Iran’s historic currency crisis is beginning to show serious effects on prices, imports, and utilities.

With internal economic problems accentuated by fears of widespread US sanctions and an American withdrawal from the July 2015 nuclear deal, the Iranian rial broke its historic low of 45,000:1 v. the US dollar earlier this year. Within weeks, it plummeted another 25% to reach 61,000:1.

The Government has been unable to check the slide with a rise in interest rates and arrests of unofficial currency dealers. Two weeks ago, it unified the official and open-market rates at 42,000:1; however, many currency exchanges closed rather than sell foreign currency at the new level, with long lines of people for small amounts of money from official exchange outlets.

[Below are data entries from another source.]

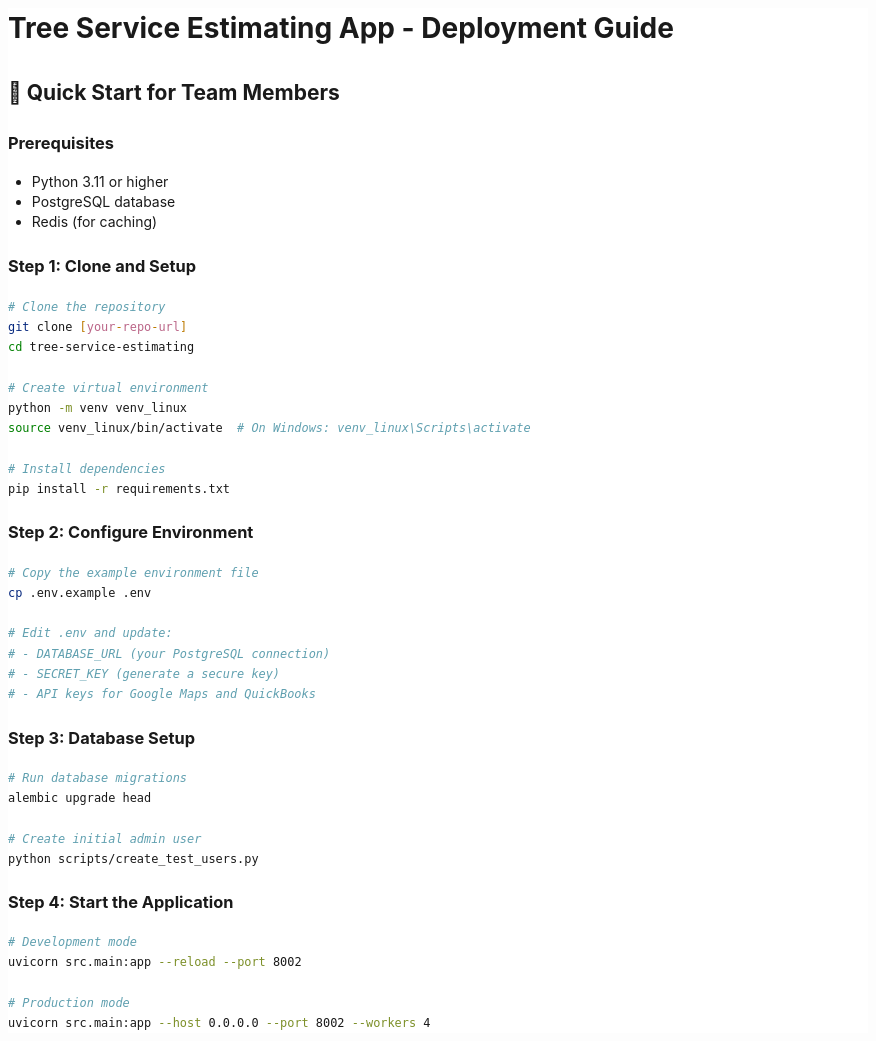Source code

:# Tree Service Estimating App - Deployment Guide

## 🚀 Quick Start for Team Members

### Prerequisites
- Python 3.11 or higher
- PostgreSQL database
- Redis (for caching)

### Step 1: Clone and Setup
```bash
# Clone the repository
git clone [your-repo-url]
cd tree-service-estimating

# Create virtual environment
python -m venv venv_linux
source venv_linux/bin/activate  # On Windows: venv_linux\Scripts\activate

# Install dependencies
pip install -r requirements.txt
```

### Step 2: Configure Environment
```bash
# Copy the example environment file
cp .env.example .env

# Edit .env and update:
# - DATABASE_URL (your PostgreSQL connection)
# - SECRET_KEY (generate a secure key)
# - API keys for Google Maps and QuickBooks
```

### Step 3: Database Setup
```bash
# Run database migrations
alembic upgrade head

# Create initial admin user
python scripts/create_test_users.py
```

### Step 4: Start the Application
```bash
# Development mode
uvicorn src.main:app --reload --port 8002

# Production mode
uvicorn src.main:app --host 0.0.0.0 --port 8002 --workers 4
```

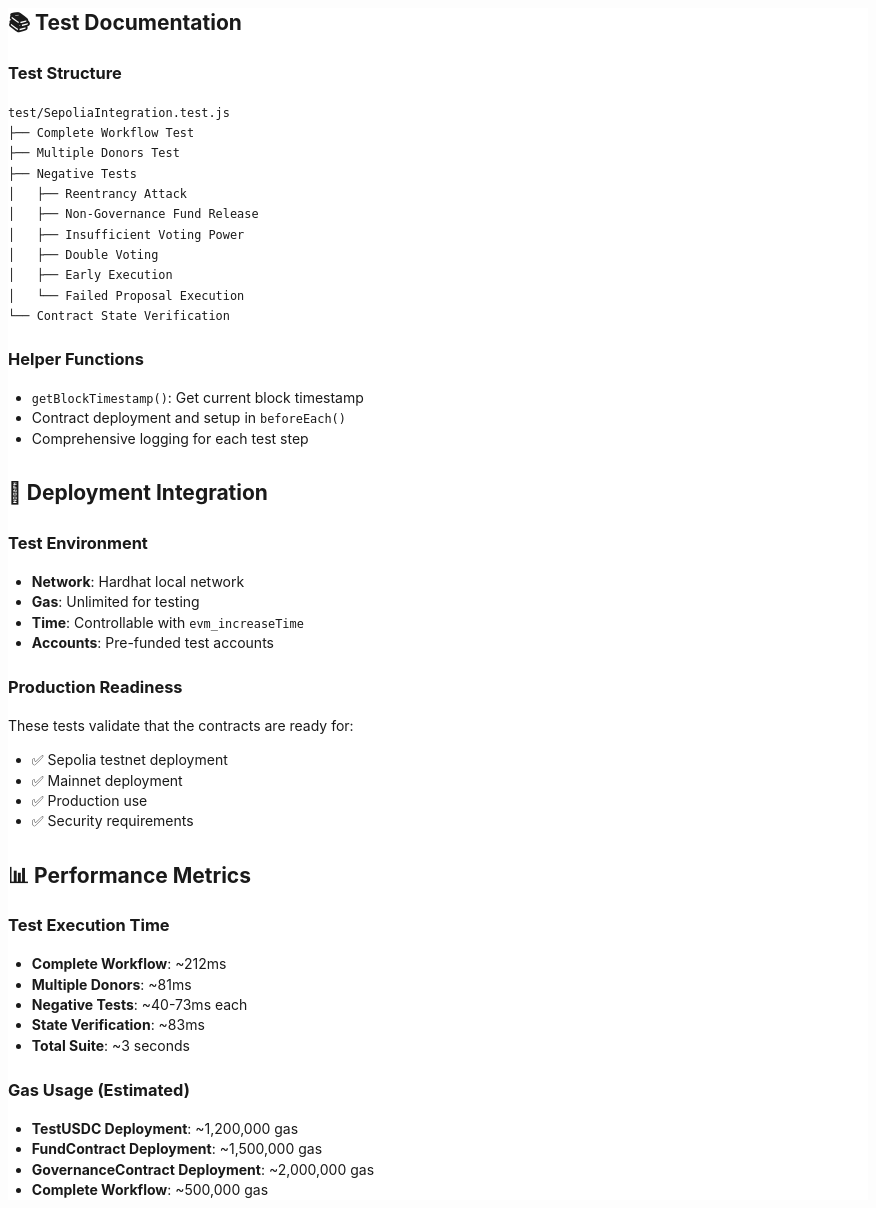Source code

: ## 📚 Test Documentation

### **Test Structure**
```
test/SepoliaIntegration.test.js
├── Complete Workflow Test
├── Multiple Donors Test
├── Negative Tests
│   ├── Reentrancy Attack
│   ├── Non-Governance Fund Release
│   ├── Insufficient Voting Power
│   ├── Double Voting
│   ├── Early Execution
│   └── Failed Proposal Execution
└── Contract State Verification
```

### **Helper Functions**
- `getBlockTimestamp()`: Get current block timestamp
- Contract deployment and setup in `beforeEach()`
- Comprehensive logging for each test step

## 🚀 Deployment Integration

### **Test Environment**
- **Network**: Hardhat local network
- **Gas**: Unlimited for testing
- **Time**: Controllable with `evm_increaseTime`
- **Accounts**: Pre-funded test accounts

### **Production Readiness**
These tests validate that the contracts are ready for:
- ✅ Sepolia testnet deployment
- ✅ Mainnet deployment
- ✅ Production use
- ✅ Security requirements

## 📊 Performance Metrics

### **Test Execution Time**
- **Complete Workflow**: ~212ms
- **Multiple Donors**: ~81ms
- **Negative Tests**: ~40-73ms each
- **State Verification**: ~83ms
- **Total Suite**: ~3 seconds

### **Gas Usage (Estimated)**
- **TestUSDC Deployment**: ~1,200,000 gas
- **FundContract Deployment**: ~1,500,000 gas
- **GovernanceContract Deployment**: ~2,000,000 gas
- **Complete Workflow**: ~500,000 gas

See Iran Daily, April 20: Supreme Leader Blames Currency Crisis on “Enemy”, Calls for “Intelligence War”

Iranian media reported last weekend that the import of vehicles has stopped, as the Iranian Customs Administration announced that the imports dropped 77% in the past month, compared to the same period last year.

Farhad Ehteshamzadeh, an official at the vehicle importers union, said no applications have been registered for his union’s members after the new rate was announced on April 10.

Ehteshamzadeh said the problem has been compounded because the government has not issued any directive to the banks about selling foreign currency to importers.

He also noted that, with the Government declaring a switch from the dollar to the Euro as the official reporting currency, every US dollar will actually cost importers 48,500 rials because of conversion fees.

Mohammad Tahanpour, the chairman of the home appliance importers’ union, said the price of home appliances has risen 7% in the past week. He said that, although there are also other factors, the rising price of foreign currencies is the key factors.

Travel agents have also complained that limitations and ambiguities in the new policy are restricting their business.

The union of electrical industries issued another warning, saying that supply may not be economically viable in the new currency conditions. The outcome will be power cuts and blackouts throughout Iran, the union said.

The union called on the Energy Minister to raise support for 100 of their contracts.

Iran’s leaders continued to put out assurances despite the looming issues. President Hassan Rouhani promised importers to “rest assured as the foreign currency they need would be supplied by the government”.

Vice-President Es’haq Jahangiri added. “The government has taken measures to prevent any rise in the price of essential commodities and medicine.” He said the government will introduce a “unified center to manage foreign currency affairs”, ensuring a stable rate and supply.